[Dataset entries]
===============
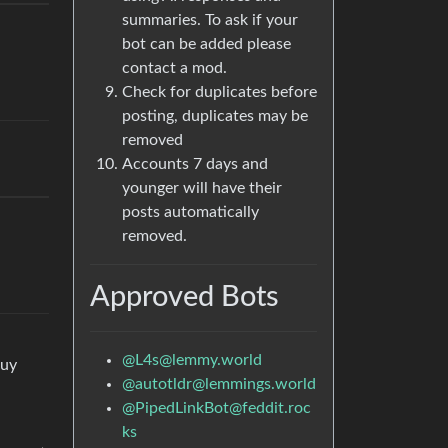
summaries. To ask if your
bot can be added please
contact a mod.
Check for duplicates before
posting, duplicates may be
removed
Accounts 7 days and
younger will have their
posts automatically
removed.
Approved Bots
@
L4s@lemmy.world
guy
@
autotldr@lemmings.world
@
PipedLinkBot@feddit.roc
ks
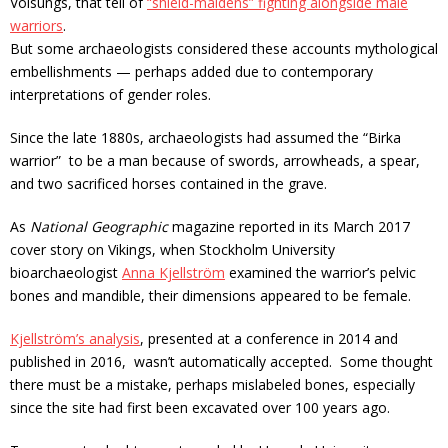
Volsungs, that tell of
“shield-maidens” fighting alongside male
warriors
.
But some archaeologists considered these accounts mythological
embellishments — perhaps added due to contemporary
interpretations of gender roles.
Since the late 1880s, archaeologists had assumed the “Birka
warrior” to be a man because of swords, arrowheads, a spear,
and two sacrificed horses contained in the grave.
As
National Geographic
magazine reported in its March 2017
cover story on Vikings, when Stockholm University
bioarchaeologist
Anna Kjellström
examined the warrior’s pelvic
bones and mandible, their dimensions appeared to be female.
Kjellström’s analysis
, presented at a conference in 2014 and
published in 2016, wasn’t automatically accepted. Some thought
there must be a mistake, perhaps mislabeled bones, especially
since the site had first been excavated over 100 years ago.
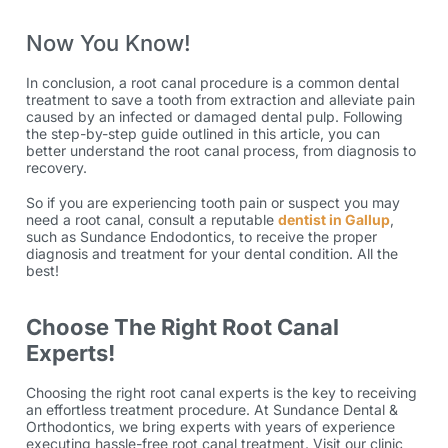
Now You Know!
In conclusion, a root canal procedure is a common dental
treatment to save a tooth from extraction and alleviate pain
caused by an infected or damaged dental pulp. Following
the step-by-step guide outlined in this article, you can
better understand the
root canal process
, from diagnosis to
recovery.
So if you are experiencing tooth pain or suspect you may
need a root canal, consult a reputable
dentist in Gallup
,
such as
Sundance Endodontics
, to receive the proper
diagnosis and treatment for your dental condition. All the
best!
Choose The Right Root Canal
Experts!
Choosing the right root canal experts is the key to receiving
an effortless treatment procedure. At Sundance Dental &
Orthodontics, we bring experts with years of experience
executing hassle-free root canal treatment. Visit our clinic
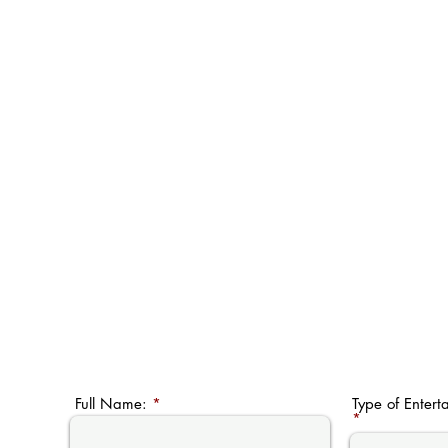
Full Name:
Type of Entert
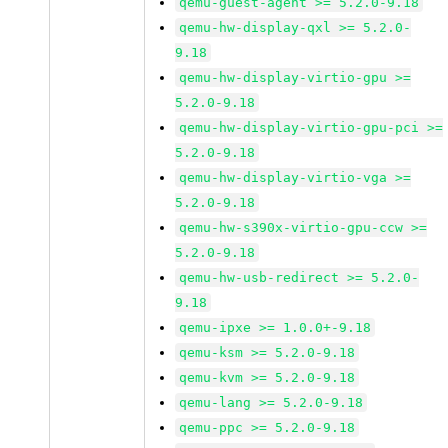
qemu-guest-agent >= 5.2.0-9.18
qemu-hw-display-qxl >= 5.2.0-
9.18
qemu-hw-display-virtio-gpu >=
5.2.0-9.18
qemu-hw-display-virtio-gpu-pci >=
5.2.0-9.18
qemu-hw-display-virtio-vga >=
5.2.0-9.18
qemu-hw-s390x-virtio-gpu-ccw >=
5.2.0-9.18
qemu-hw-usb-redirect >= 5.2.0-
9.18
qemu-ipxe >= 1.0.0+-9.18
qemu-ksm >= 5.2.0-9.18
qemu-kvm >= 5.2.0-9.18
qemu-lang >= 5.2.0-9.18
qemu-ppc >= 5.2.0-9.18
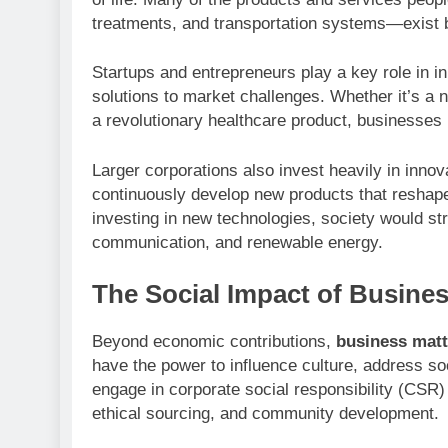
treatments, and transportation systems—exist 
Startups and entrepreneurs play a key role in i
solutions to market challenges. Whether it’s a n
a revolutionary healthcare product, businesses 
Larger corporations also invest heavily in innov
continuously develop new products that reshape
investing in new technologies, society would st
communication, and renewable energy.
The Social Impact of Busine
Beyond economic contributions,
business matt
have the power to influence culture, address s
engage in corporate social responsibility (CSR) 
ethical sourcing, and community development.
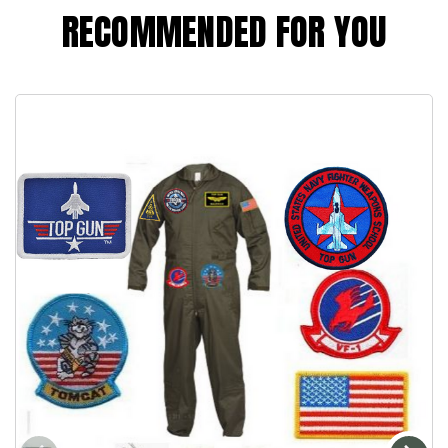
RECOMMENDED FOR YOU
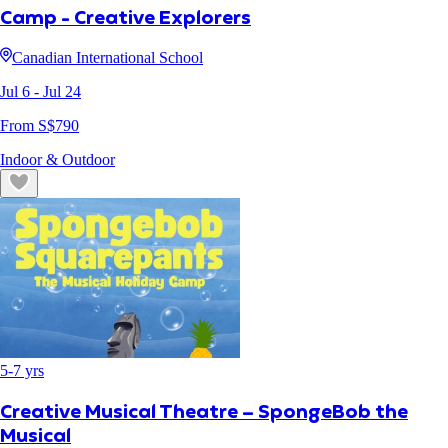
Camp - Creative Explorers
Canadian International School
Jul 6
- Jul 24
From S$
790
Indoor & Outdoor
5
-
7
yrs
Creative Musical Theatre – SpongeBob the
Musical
===============
# TASK ITEM:
Among the lines above, find each one containing the string "their" and copy it.

# ANSWER TO THIS EXERCISE:
younger will have their
bones and mandible, their dimensions appeared to be female.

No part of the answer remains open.